** Opening SELECTED TEXT block **

Friedlander: Can UNC handle the pressure in its new role as the Coastal Division frontrunner?
North Carolina won last week. And it didn’t even play.
Thanks to an open date in the schedule, the Tar Heels got to sit at home and watch their lead in the ACC Coastal Division increase as each of their closest pursuers went down to defeat.
Coach Mack Brown admits that, much to his wife’s chagrin, he barely got off his couch Saturday.
UNC now has at least a 2-game lead on everyone in the division and can tighten its grip on a possible title by beating struggling Pittsburgh at home Saturday.
It’s an advantageous situation, to be sure. But so was having a 1st Class stateroom on the Titanic.
And we know how that turned out.
As was the case with the great ship, there still are plenty of icebergs to try to avoid between now and December before the Tar Heels can cruise into Charlotte, N.C., for an ACC Championship Game date with presumptive Atlantic winner Clemson.
Among the most dangerous potential stumbling blocks is 1 that doesn’t appear on the remaining schedule.
Saturday’s game against the Panthers will be UNC’s 1st this year as a ranked team. It entered the national polls following its win at Duke 2 weeks ago and moved up a spot to No. 21 while idle.
After going about their business to this point in the season unburdened by the weight of expectations and national attention, the dynamic suddenly has changed.
At 6-1 (3-0 ACC) the Tar Heels no longer are a plucky underdog trying to play their way into division championship contention. They’re now the heavy favorite to win it.
It’s similar to the role with which they began the season a year ago.
One they handled with the uneasiness of a receiver hearing the footsteps of an onrushing linebacker as he thinks about going up for a pass across the middle.

** Closing SELECTED TEXT block **
** Opening EXTRACTED MATERIAL block **

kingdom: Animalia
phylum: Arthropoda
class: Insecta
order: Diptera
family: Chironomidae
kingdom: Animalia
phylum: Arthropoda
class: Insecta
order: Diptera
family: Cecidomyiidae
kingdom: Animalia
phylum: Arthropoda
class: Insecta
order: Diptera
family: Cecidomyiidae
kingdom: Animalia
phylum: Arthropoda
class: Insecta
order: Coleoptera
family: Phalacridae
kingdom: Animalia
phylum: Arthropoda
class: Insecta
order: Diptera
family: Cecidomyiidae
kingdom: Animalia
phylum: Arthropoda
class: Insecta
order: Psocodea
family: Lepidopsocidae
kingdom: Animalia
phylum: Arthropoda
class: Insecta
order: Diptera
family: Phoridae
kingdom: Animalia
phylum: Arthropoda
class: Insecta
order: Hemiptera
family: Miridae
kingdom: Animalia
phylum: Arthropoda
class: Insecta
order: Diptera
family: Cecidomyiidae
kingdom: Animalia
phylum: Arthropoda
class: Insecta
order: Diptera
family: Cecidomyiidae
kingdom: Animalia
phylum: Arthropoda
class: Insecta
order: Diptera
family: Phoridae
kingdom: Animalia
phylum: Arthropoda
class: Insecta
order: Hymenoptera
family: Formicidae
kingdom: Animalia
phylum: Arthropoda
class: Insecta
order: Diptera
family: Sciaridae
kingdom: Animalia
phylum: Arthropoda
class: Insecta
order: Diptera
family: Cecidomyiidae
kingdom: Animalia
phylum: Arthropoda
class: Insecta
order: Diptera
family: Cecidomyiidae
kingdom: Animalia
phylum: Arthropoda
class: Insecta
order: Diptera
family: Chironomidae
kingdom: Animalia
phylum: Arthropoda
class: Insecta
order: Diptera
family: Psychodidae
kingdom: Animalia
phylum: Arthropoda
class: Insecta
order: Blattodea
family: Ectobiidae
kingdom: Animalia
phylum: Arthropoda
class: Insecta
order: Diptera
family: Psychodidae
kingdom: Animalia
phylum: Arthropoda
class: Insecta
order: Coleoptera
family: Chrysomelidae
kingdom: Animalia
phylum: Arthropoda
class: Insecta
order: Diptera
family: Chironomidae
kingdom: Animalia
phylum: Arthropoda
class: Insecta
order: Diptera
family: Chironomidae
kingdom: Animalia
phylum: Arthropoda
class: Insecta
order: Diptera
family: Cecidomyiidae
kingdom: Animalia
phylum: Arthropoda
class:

** Closing EXTRACTED MATERIAL block **

### REQUIREMENT A
In the column on North Carolina's football season, where will the ACC Championship Game be played?
### REQUIREMENT B
Pick up the column on North Carolina's race for the Coastal Division after its last sentence and keep writing it.
The records stand apart from the text as separate material.

### EXERCISE ANSWER A
Charlotte, N.C.

### EXERCISE ANSWER B
Since most of the current players also were members of that disappointing 2021 team, which finished 6-7 after being ranked among the top 10 and picked as the preseason favorite to win the Coastal, the challenge now is to learn from the experience and not get distracted by the praise, the polls or their promising possibilities.
It won’t be easy, especially after a full week to sit back and listen to it all.
“Why talk about the Coastal until you win it?” Brown said Monday, adding that the only rankings that matter are those that come out at the end of the season. “You’ve got to earn your right and we’ve got a 5-game season. We’ve got a very difficult 5 games. We shouldn’t be thinking about anything but Pitt.”
#UNC Coach Mack Brown held his weekly presser Monday in advance of Saturday's home contest versus #Pitt to discuss his team & field a variety of questions. Our report >>> https://t.co/fRgZVmLx6o #GDTBATH #GoHeels #NorthCarolina
— Tar Heel Illustrated (@HeelIllustrated) October 24, 2022
It would be easy to dismiss Brown’s warning as your typical “we’ve got to take ‘em 1 game at a time” coachspeak. But in the case of his Tar Heels, there’s validity to his warning.
They aren’t nearly as dominant as their impressive record and perch atop the division standings would suggest.
In fact, their margin for error has been as paper thin as the sliver of grass that separated Antoine Greene’s foot from the out-of-bounds line on his winning catch with 16 seconds left at Duke.
Four of UNC’s 6 wins have come by a single possession with 3 of them decided by a field goal or less. That includes a 63-61 escape Sept. 3 at Appalachian State.
With games against high-scoring Wake Forest and fellow in-state rival NC State still on the upcoming schedule, nothing is guaranteed. That includes even in the other matchups against Coastal Division bottom-feeders Virginia and Georgia Tech.
Especially with a defense that while improved since the start of the season, still ranks dead last in the ACC in every statistical category and will have its hands full Saturday trying to stop Pitt’s Israel Abanikanda – the league’s leading rusher.
“What we talked about in the spring is that you’ve got to practice to a standard of excellence and play to a standard of excellence every week,” Brown said of his players. “I’ve told them, some teams don’t play well, some teams turn the ball over … just don’t sit here and say ‘we’re better than this team.’ It doesn’t matter. It’s who’s best that day and it’s more that way now than I’ve ever seen.”
As much as parity enters into the equation in the ACC Coastal, the Tar Heels stand a better chance at being the best team on the field on any given day as long as Drake Maye is running their offense.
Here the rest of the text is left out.